The Amos Rex museum is a major new cultural landmark for the City of Helsinki. Designed by JKMM Architects, the new museum is housed in the distinguished 1930s Lasipalatsi building in Central Helsinki and adds to an established cultural quarter that already includes the Kiasma Museum of Contemporary Art, Helsinki Music Centre, Alvar Aalto’s Finlandia Hall, the National Museum of Finland, the Finnish Museum of Natural History, the Ateneum Museum, Helsinki Art Museum (HAM) and the soon-to be completed Oodi Central Library.

Amos Rex’s exhibition programme will extend from the newest, often experimental, contemporary art to 20th-century Modernism and ancient cultures. Amos Rex aims to present captivating and ambitious art refreshingly and exuberantly. The goal will be for the past, present and future to produce unique experiences and surprising encounters beneath and above ground, and on the screen.

The centrepiece of the new museum is a 2,200 sq m gallery space created beneath the Lasipalatsi square which will offer the curators of Amos Rex the opportunity to accommodate large scale works of art and performance, and to stage exhibitions, installations and performance in a hugely flexible space with a high degree of technical control.

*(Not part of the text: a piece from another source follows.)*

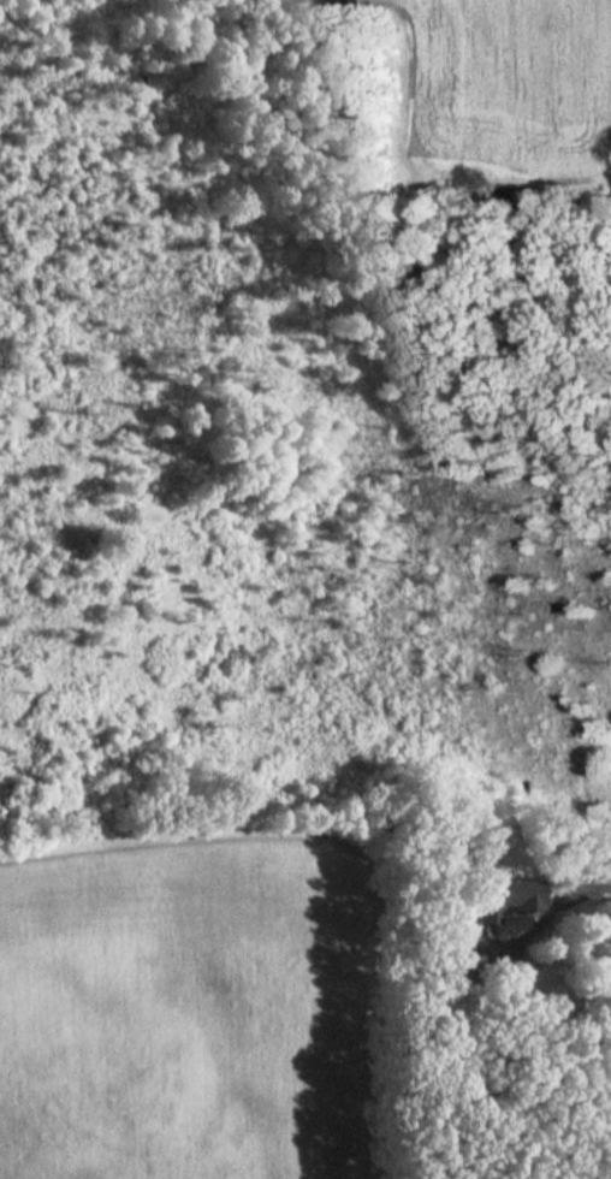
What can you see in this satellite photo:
building: (502, 897)
road: (593, 912)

The roof of the new gallery is formed by a series of domes with angled rooflights that frame views of the surrounding area and allow exhibitions to be lit with natural light if the curators choose. The shape of the domes is expressed in the topography of the newly landscaped public square which sits above the galleries, as a series of gently rolling forms clad in concrete tiles.

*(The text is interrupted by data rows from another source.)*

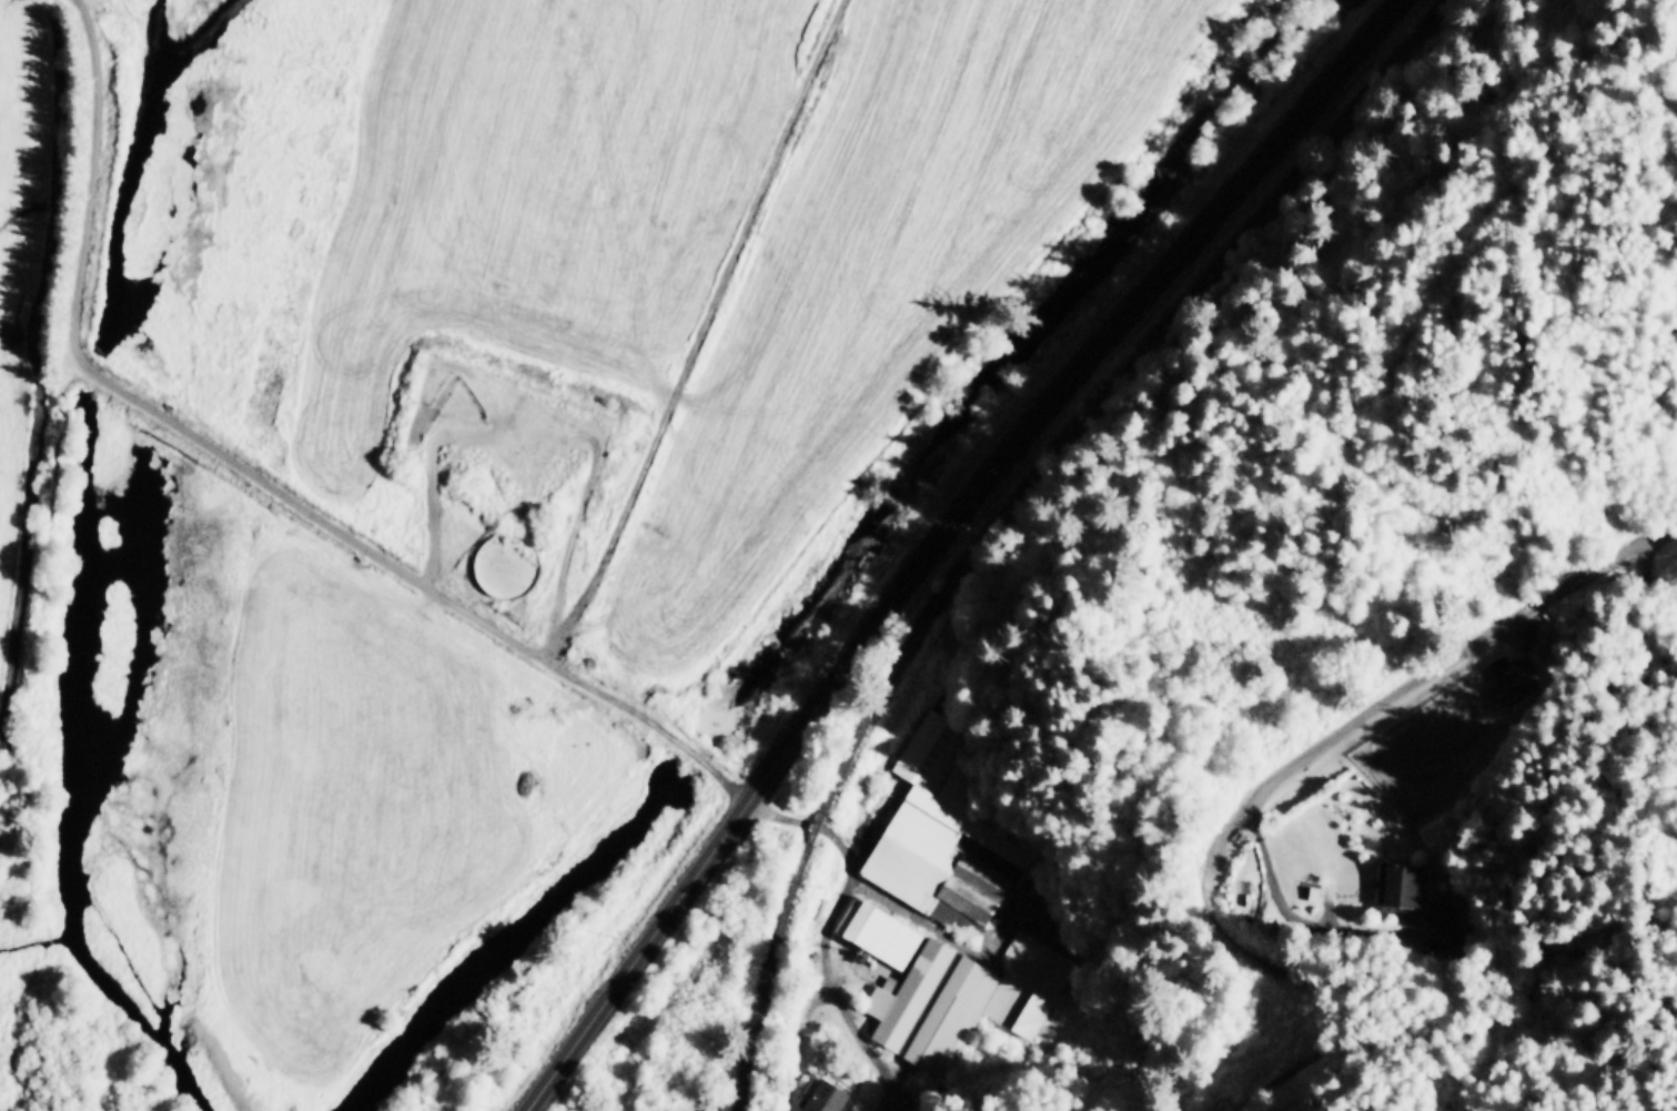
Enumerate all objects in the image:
railway: (1110, 381)
road: (260, 479)
road: (939, 537)
road: (1288, 772)
railway: (817, 826)
building: (934, 830)
building: (1398, 883)
road: (827, 927)
building: (876, 930)
railway: (776, 981)
building: (959, 997)
road: (1401, 1056)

The gallery is supported by world-class technical and storage spaces in an additional basement storey beneath the galleries, giving Amos Rex the necessary facilities to loan artefacts from other institutions internationally.

Asmo Jaaksi, Founding Partner of JKMM said: “Integrating one of Finland’s architecturally pioneering 1930s buildings - Lasipalatsi - as part of the Amos Rex project has been a moving experience. By adding a bold new layer to this special site, we feel we are connecting past with present. We would like this to come across as a seamless extension as well as an exciting museum space very much of its time. We would like the new Lasipalatsi Square with its gently curving ceiling domes to be received as a welcome addition to Helsinki’s urban culture; a place everyone and anyone in the city can feel is their own.”

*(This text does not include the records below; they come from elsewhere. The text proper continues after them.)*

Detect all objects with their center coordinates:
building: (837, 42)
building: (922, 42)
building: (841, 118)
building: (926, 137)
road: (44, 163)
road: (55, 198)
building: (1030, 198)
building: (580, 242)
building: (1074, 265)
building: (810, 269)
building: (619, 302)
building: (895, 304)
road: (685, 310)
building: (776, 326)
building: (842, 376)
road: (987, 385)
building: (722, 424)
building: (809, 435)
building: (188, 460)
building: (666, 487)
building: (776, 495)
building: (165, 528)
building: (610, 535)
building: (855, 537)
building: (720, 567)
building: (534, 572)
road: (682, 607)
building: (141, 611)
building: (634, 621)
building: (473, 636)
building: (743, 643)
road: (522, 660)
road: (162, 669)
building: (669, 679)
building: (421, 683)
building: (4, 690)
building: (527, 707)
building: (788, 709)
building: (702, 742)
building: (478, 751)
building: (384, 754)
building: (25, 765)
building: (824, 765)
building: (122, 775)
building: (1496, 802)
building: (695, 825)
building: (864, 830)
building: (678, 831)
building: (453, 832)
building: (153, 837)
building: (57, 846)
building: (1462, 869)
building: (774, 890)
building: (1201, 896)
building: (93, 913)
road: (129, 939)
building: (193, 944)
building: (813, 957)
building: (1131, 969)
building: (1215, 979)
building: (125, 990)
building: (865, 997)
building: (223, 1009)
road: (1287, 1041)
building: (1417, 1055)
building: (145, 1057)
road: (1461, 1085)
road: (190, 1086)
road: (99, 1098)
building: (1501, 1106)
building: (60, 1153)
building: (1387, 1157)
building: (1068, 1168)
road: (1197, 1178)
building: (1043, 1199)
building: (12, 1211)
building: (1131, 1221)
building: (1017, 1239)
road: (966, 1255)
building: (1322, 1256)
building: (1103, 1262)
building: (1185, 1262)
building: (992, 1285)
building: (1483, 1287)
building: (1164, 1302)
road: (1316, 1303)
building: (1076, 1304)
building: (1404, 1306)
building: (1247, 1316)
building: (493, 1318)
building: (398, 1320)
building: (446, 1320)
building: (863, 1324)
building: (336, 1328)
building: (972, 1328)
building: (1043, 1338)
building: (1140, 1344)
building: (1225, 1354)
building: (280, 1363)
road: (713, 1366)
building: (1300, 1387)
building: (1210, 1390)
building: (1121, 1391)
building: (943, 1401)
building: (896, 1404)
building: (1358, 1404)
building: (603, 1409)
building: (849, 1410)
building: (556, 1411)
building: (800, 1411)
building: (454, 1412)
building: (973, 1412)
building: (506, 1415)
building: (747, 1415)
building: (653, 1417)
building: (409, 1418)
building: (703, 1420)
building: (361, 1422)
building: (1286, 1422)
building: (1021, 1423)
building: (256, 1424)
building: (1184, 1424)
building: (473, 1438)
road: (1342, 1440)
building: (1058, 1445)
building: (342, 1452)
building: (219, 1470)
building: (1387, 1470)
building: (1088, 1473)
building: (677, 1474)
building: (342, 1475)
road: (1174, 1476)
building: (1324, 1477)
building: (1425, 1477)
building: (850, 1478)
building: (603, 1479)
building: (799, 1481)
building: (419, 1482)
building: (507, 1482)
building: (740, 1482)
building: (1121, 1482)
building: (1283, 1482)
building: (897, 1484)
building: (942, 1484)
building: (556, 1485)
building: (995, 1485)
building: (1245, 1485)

Entry to Amos Rex is free for everybody under the age of 18 and an art education workshop dedicated to children and youngsters will occupy space alongside the main gallery. Visitors between the ages of 18 and 30 pay a special reduced entry fee of €5.

In addition to the new gallery and art-handling spaces beneath the Lasipalatsi square, Amos Rex features a 590 seat cinema, the 1930’s Bio Rex cinema, which has been incorporated into Amos Rex.

The entire Lasipalatsi building, one of Finland’s most significant early modernist buildings, has been given a 13,000 sq m refurbishment, overseen by JKMM, with special care given to preserve original features that include the first external neon lighting in Finland. Existing restaurants and shops within the Lasipalatsi will continue to trade and will help contribute to the life and activity of the building and its public square.

The Amos Rex museum has its origins in the Amos Anderson Art Museum, which since 1965 has been Helsinki’s leading private museum. To meet changes in the practice and display of contemporary art in the 21st Century, the trustees of the Amos Anderson Art Museum concluded that a new venue would be better suited for providing new art experiences than the museum’s existing accommodation in converted newspaper offices. The nearby Lasipalatsi building, one of Finland’s best-preserved examples of 1930s functionalist architecture was identified as a new home for the museum.

Amos Rex was constructed through a joint venture between the City of Helsinki and the Föreningen Konstsamfundet, an arts foundation set up as the bequest of the philanthropist Amos Anderson. Föreningen Konstsamfundet operated the Amos Anderson Art Museum and has provided all the funding for the new Amos Rex. The foundation operates Amos Rex as a private institution.